* _WORK REQUIRED_:
Rewrite every line of the records with "COLMAP" swapped for "OpenCV" and nothing else changed.

[Saved data entries]

▼

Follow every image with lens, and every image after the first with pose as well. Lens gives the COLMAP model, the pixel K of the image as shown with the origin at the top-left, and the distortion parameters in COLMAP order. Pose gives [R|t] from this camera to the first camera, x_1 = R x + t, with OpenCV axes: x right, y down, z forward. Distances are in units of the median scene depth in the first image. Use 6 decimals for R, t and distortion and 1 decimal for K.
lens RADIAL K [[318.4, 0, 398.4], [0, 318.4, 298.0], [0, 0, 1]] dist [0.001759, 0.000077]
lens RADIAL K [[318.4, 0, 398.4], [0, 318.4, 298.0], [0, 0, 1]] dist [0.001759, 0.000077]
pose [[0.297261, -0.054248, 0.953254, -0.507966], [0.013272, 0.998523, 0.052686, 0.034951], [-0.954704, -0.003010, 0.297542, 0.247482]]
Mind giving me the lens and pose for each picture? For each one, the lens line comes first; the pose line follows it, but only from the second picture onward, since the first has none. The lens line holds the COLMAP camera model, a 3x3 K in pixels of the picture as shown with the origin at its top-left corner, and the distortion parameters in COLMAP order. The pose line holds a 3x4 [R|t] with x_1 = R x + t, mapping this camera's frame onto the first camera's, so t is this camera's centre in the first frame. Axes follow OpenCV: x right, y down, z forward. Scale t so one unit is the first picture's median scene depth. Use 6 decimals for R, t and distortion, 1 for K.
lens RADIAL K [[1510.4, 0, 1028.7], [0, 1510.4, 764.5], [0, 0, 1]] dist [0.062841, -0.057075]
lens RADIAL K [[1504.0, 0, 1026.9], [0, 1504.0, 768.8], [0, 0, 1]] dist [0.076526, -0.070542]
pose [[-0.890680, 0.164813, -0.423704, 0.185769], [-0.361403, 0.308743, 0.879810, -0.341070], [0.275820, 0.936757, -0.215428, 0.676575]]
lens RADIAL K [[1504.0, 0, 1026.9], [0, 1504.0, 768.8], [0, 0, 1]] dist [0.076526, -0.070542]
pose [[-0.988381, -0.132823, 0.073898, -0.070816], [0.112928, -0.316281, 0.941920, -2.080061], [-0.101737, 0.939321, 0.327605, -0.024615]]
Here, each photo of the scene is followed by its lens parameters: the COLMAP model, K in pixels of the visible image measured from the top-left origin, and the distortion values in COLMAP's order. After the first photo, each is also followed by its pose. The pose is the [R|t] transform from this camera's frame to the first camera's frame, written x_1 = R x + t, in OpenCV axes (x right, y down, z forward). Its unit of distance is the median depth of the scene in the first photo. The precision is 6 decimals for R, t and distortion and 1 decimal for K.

▲

* _ANSWER BELOW_:
Follow every image with lens, and every image after the first with pose as well. Lens gives the OpenCV model, the pixel K of the image as shown with the origin at the top-left, and the distortion parameters in OpenCV order. Pose gives [R|t] from this camera to the first camera, x_1 = R x + t, with OpenCV axes: x right, y down, z forward. Distances are in units of the median scene depth in the first image. Use 6 decimals for R, t and distortion and 1 decimal for K.
lens RADIAL K [[318.4, 0, 398.4], [0, 318.4, 298.0], [0, 0, 1]] dist [0.001759, 0.000077]
lens RADIAL K [[318.4, 0, 398.4], [0, 318.4, 298.0], [0, 0, 1]] dist [0.001759, 0.000077]
pose [[0.297261, -0.054248, 0.953254, -0.507966], [0.013272, 0.998523, 0.052686, 0.034951], [-0.954704, -0.003010, 0.297542, 0.247482]]
Mind giving me the lens and pose for each picture? For each one, the lens line comes first; the pose line follows it, but only from the second picture onward, since the first has none. The lens line holds the OpenCV camera model, a 3x3 K in pixels of the picture as shown with the origin at its top-left corner, and the distortion parameters in OpenCV order. The pose line holds a 3x4 [R|t] with x_1 = R x + t, mapping this camera's frame onto the first camera's, so t is this camera's centre in the first frame. Axes follow OpenCV: x right, y down, z forward. Scale t so one unit is the first picture's median scene depth. Use 6 decimals for R, t and distortion, 1 for K.
lens RADIAL K [[1510.4, 0, 1028.7], [0, 1510.4, 764.5], [0, 0, 1]] dist [0.062841, -0.057075]
lens RADIAL K [[1504.0, 0, 1026.9], [0, 1504.0, 768.8], [0, 0, 1]] dist [0.076526, -0.070542]
pose [[-0.890680, 0.164813, -0.423704, 0.185769], [-0.361403, 0.308743, 0.879810, -0.341070], [0.275820, 0.936757, -0.215428, 0.676575]]
lens RADIAL K [[1504.0, 0, 1026.9], [0, 1504.0, 768.8], [0, 0, 1]] dist [0.076526, -0.070542]
pose [[-0.988381, -0.132823, 0.073898, -0.070816], [0.112928, -0.316281, 0.941920, -2.080061], [-0.101737, 0.939321, 0.327605, -0.024615]]
Here, each photo of the scene is followed by its lens parameters: the OpenCV model, K in pixels of the visible image measured from the top-left origin, and the distortion values in OpenCV's order. After the first photo, each is also followed by its pose. The pose is the [R|t] transform from this camera's frame to the first camera's frame, written x_1 = R x + t, in OpenCV axes (x right, y down, z forward). Its unit of distance is the median depth of the scene in the first photo. The precision is 6 decimals for R, t and distortion and 1 decimal for K.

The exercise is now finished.